Como atua hoje o crime organizado?


O crime organizado é uma grande empresa, tem ramificações, o negócio dele é dinheiro, é "lucro
decorrente do crime, do tráfico de entorpecentes, tráfico de armas, seqüestros. Não é o crime pelo crime. Eles não traficam entorpecentes porque aquilo é interessante, sobre outros aspectos, só tem um: porque gera dinheiro. Se amanhã traficar alface gerar dinheiro, eles vão mudar o ramo. Então o problema é o dinheiro. O Estado tem de se aparelhar para diminuir o fluxo de dinheiro aqui e de certa forma controlar a lavagem de dinheiro que entra depois no mercado.

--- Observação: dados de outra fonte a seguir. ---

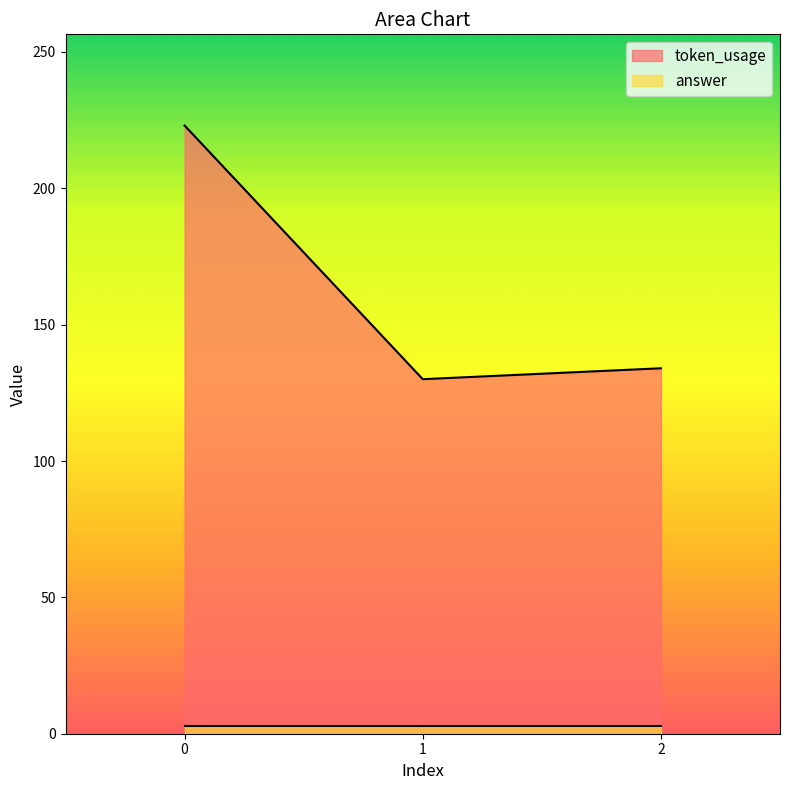

What is the value of the 2nd point from the left?

130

Que medidas devem ser tomadas daqui para frente?


Estado tem de repensar sua máquina de segurança pública. O problema não está só na lei. Alguma melhora na lei deve ser feita, é fato, mas o problema não é esse. Nós precisamos ter uma estrutura, um aparelho no Estado, com investimentos suficientes para poder cumprir sua missão, quer na polícia para, em primeiro lugar agir antes que o crime aconteça, acontecendo a polícia civil, agora investigando, fazendo com que o processo tramite num tempo adequado, melhorando o judiciário, e quando o indivíduo for cumpri pena em uma unidade prisional, que se cumpra a lei e ele fique confinado ali, com tratamento para se tentar recuperá-lo. Depois repensar toda essa estrutura.


As penas precisam ser mais duras?


No âmbito da legislação penal, eu penso que nós temos uma legislação adequada ao nosso tempo. Quando se diz mas o código é de 1940, sim um homicídio de 1940 é o mesmo homicídio de hoje, mudou o instrumento. O crime continua o mesmo. No que diz respeito às penas, elas são pesadas, na proporção dos delitos, elas são consideráveis e é um equívoco se pensar que aumentar a quantidade de pena resolve o problema da criminalidade.


O que a sociedade civil organizada pode fazer?


A questão da segurança pública não está restrita ao Estado, a uma pasta governamental, mas deve contar com o debate, as sugestões e a colaboração de toda a sociedade. Recentemente, a OAB/SP e mais de 40 entidades da sociedade civil organizaram um ato e um manifesto com dois objetivos: solidariedade às vítimas dessa onda de violência patrocinada pelo crime organizado e estabelecer uma agenda propositiva sobre segurança pública.